Após uma semana passada a banhos (de chuva) no Algarve deixei passar algumas coisas sobre as quais queria falar neste espaço. Uma delas foi o maravilhoso concerto de final de temporada da Gulbenkian, o recital do soprano Karita Mattila.
Tenho ultimamente sido vítima de um fenómeno que me parece comum para quem se movimenta neste meio mas que ainda assim me aborrece sobremaneira. Com o excesso de trabalho e a falta de tempo tenho ido a cada vez menos concertos. Acontece também que já não me lembro qual foi a última vez que fui ver um concerto e não conhecia nenhum dos intérpretes. Mesmo conhecendo, sucede por vezes que outros compromíssos ou mesmo o cansaço falam mais forte e me impedem de saír de casa (exemplos recentes de que me lembro são o concerto da Capela Joanina e o Rheingold no S. Carlos).
Apesar de todas as contingências, fui à bilheteira da Gulbenkian e comprei os bilhetespara o dito recital. E não me arrependi! Que Mattila é uma cantora com uma voz lindíssima e prodigiosa é facto conhecido.
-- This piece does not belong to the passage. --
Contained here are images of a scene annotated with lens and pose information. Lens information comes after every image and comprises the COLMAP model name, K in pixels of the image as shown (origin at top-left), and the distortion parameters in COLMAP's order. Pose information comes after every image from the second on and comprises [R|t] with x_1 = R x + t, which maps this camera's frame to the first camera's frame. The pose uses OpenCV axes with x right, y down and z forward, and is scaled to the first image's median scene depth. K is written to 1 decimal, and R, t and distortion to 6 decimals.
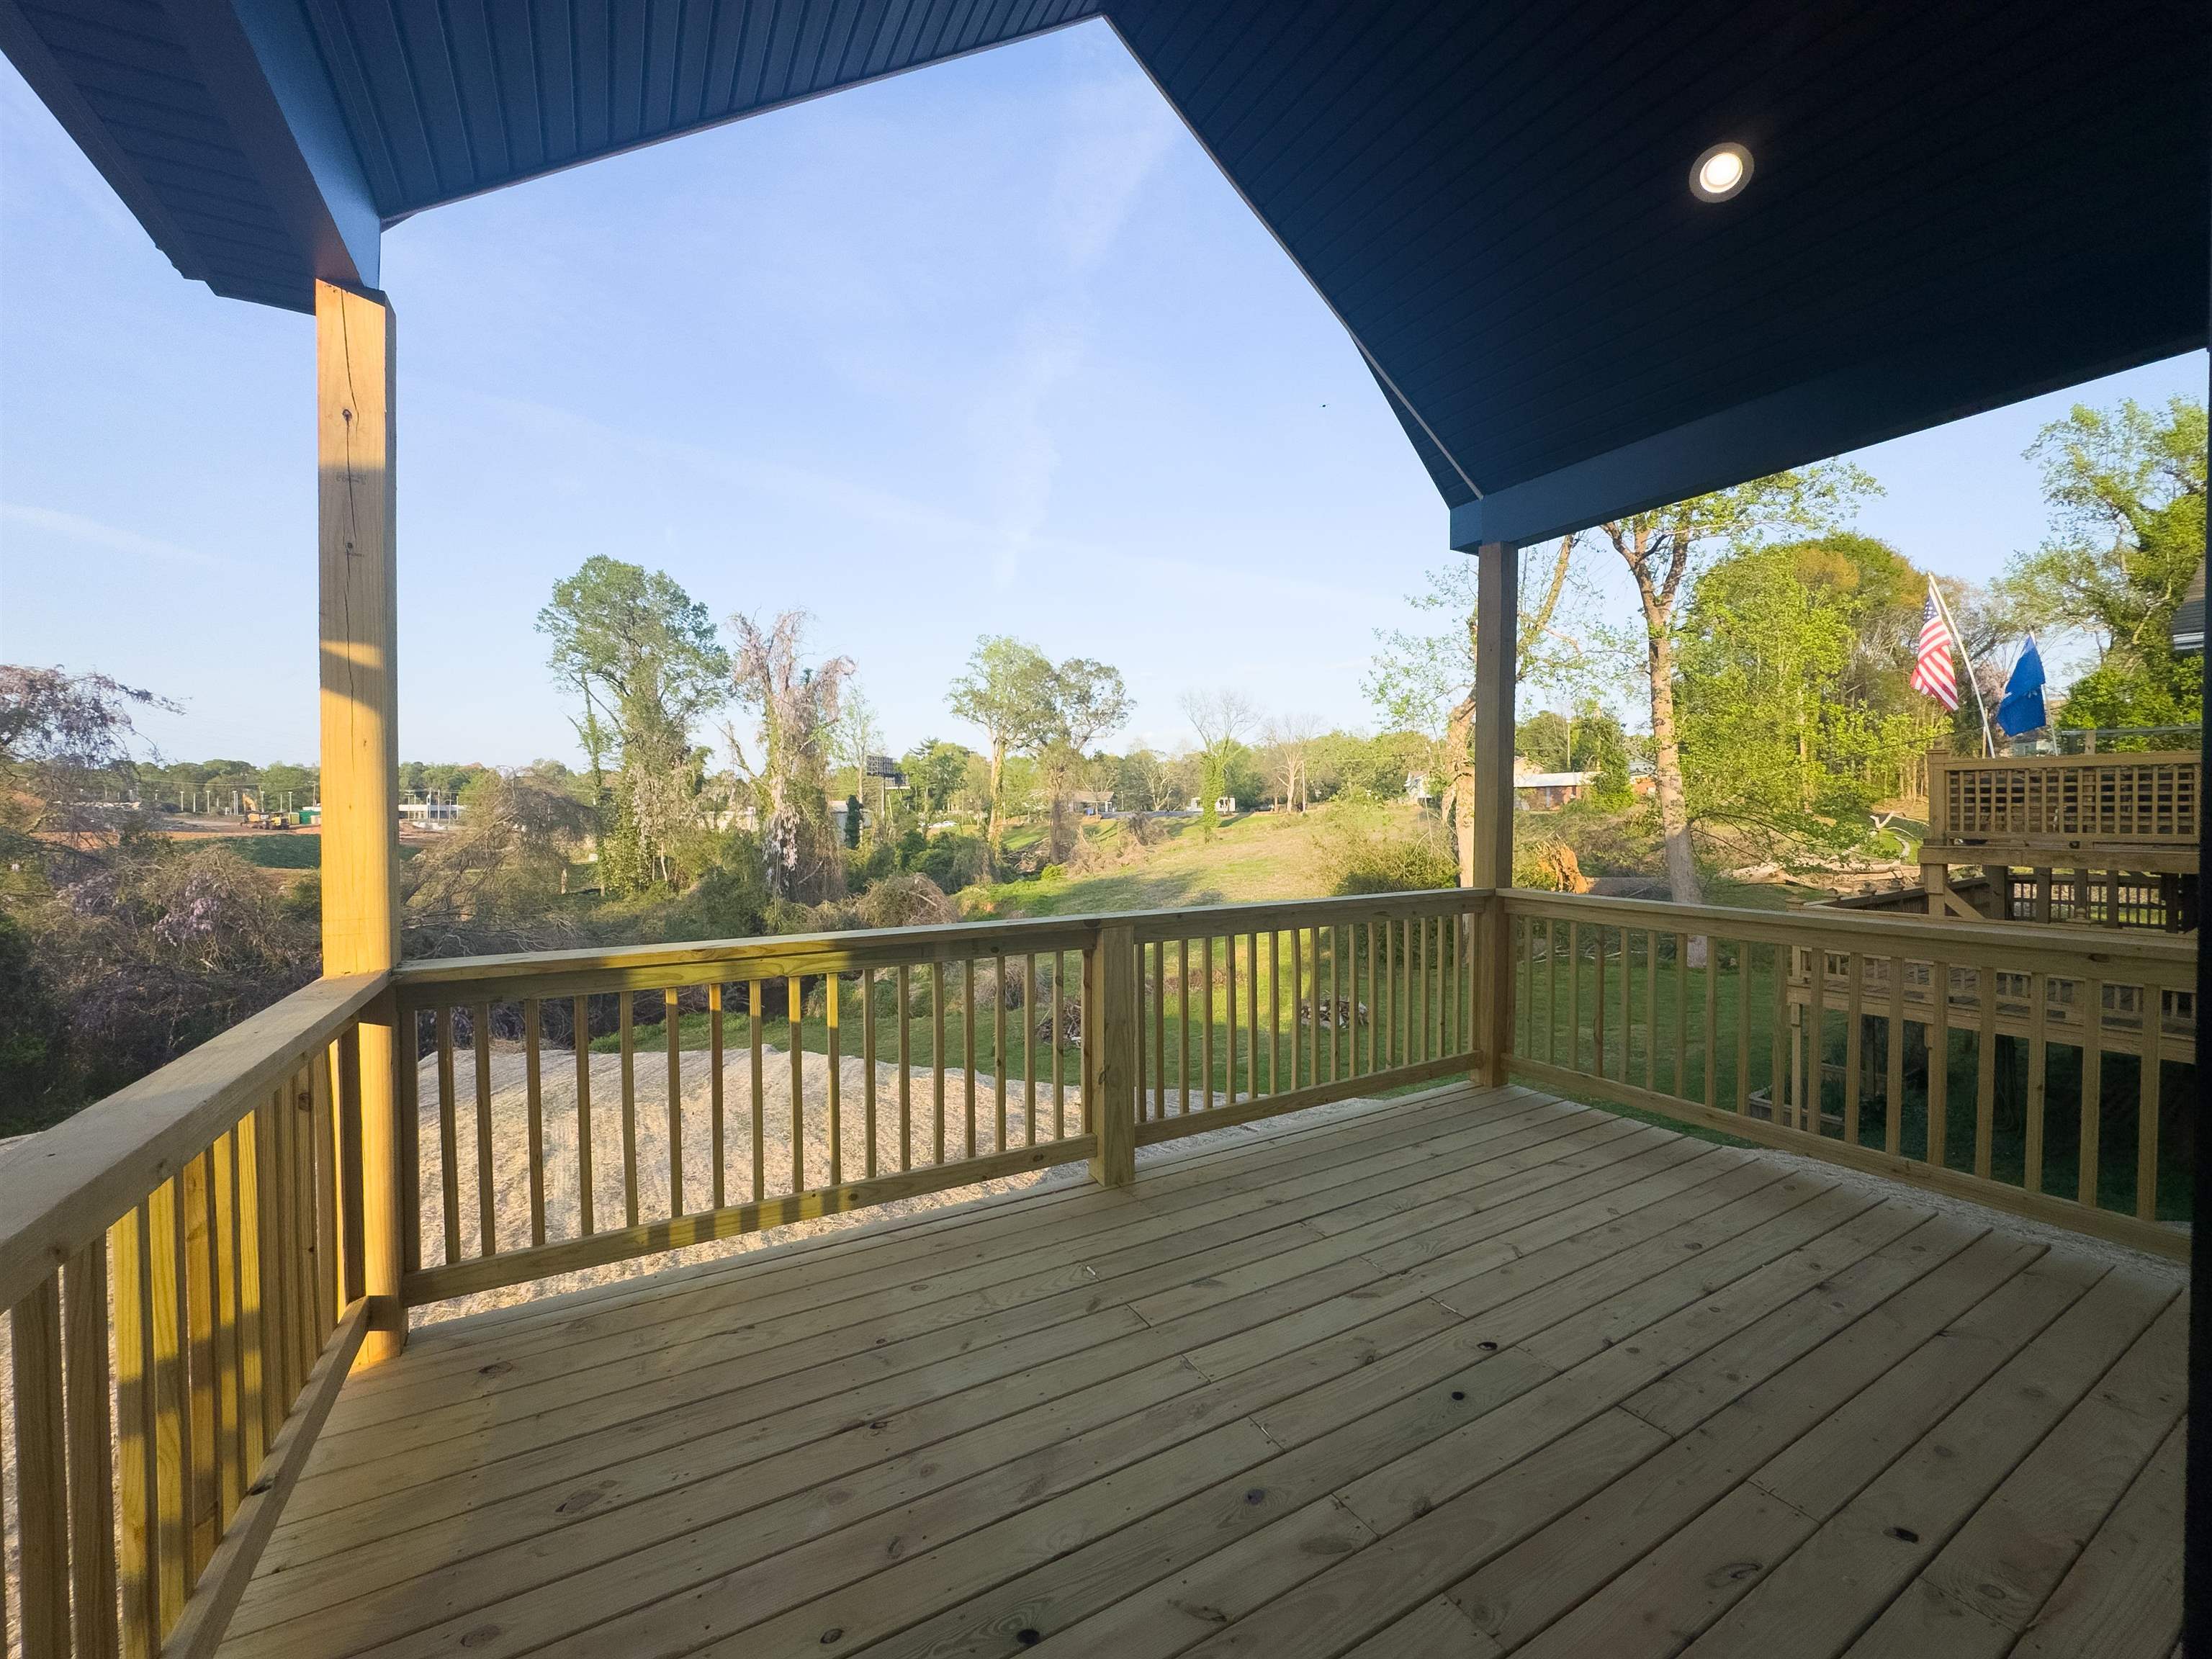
lens RADIAL K [[889.9, 0, 1106.0], [0, 889.9, 829.5], [0, 0, 1]] dist [-0.002818, -0.000169]
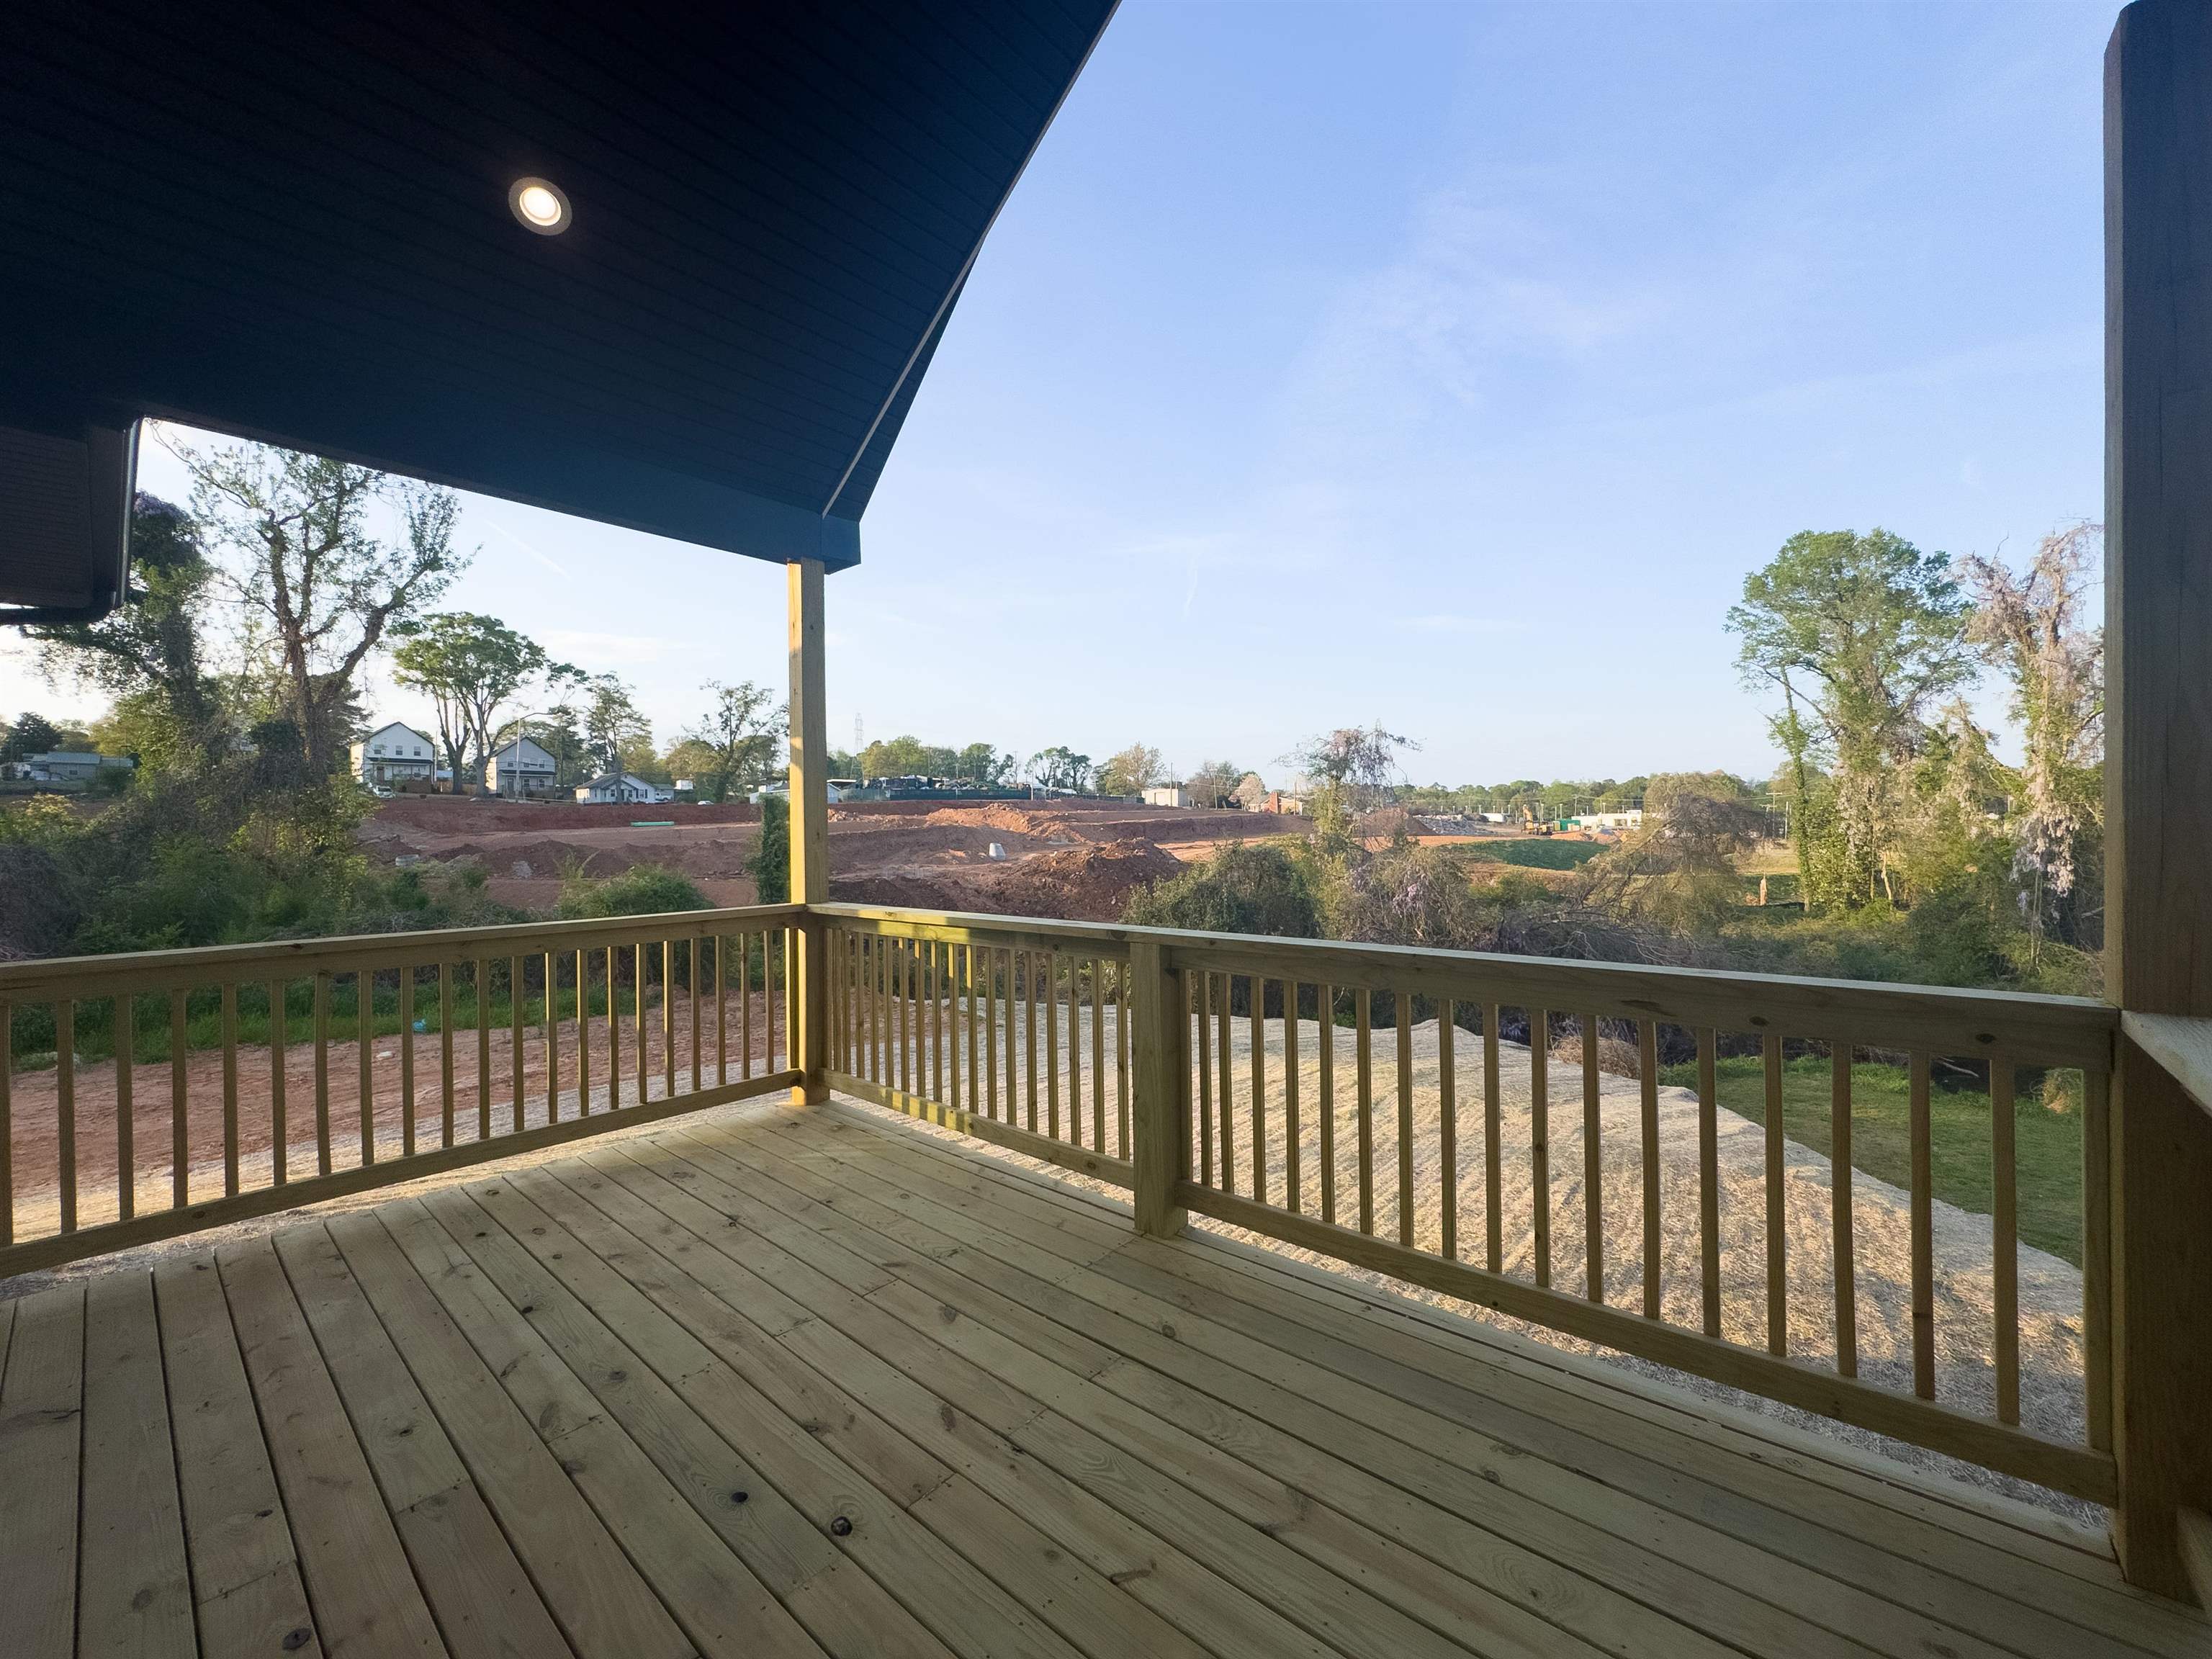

Não tinha tido, no entanto, oportunidade de apreciar a sua capacidade interpretativa enquanto cantora de recital. Nem sempre uma grande cantora de ópera, por muito boa actriz que seja, domina da mesma forma a interpretação do Lied, seria o mesmo que esperar que todos os grandes actores fossem igualmente grandes declamadores de poesia. Para além desta incógnita, Mattila apresentou-se com um programa aparentemente heterogéneo: na primeira parte as Hermit songs de Barber (dedicadas a Leontyne Price, provavelmente a minha cantora favorita) e uma série de canções finlandesas e na segunda parte canções de Wolf (tiradas do Spanisches Liederbuch), Granados e Turina, ou seja de temática espanhola.
Mattila dominou absolutamente o público desde a primeira à última nota, controlando todas as nuances da belíssima voz, pondo-a sempre ao serviço da emoção do texto. Durante o programa bastente extenso (a primeira parte durou quase 50 minutos) a voz manteve-se sempre suave, com um timbre riquíssimo e igual em toda a tessitura, sem uma única nota a quebrar uma linha melódica perfeitamente arquitectada. Para além disto, a cantora soube mostrar uma simplicidade, humildade e simpatia admiráveis. É claramente alguém que, no melhor sentido da expressão, não se leva demasiado a sério, sabendo gracejar com o público e criar uma atmosfera intimista que, numa cantora do seu nível, facilmente poderia desaparecer. Apenas como exemplo digo que, para cantar o único encore da noite, uma das canções ciganas de Dvorák, Karita Mattila atirou os sapatos para o canto do palco, dizendo que não imaginava cantar esta canção com eles calçados. Em suma, uma lição de técnica, interpretação e também de contacto com o público. Aliás, foi bem notória a importância que dá a este contacto na simpatia com que recebeu os admiradores nos bastidores no fim do recital (com o terceiro vestido da noite...). Eu sou prova disso, e o disco autografado que agora tenho também.
Fiquei de tal forma bem impressionado que escolhi uma faixa de um dos seus discos para inaugurar uma nova característica deste belogue: as Notas de Música. Com alguma frequência vou partilhar com os meus amigos virtuais aquilo que vou ouvindo. Neste caso começamos com a fantástica Mattila e a primeira das maravilhosas Quatro Últimas Canções de Strauss. Espero que gostem.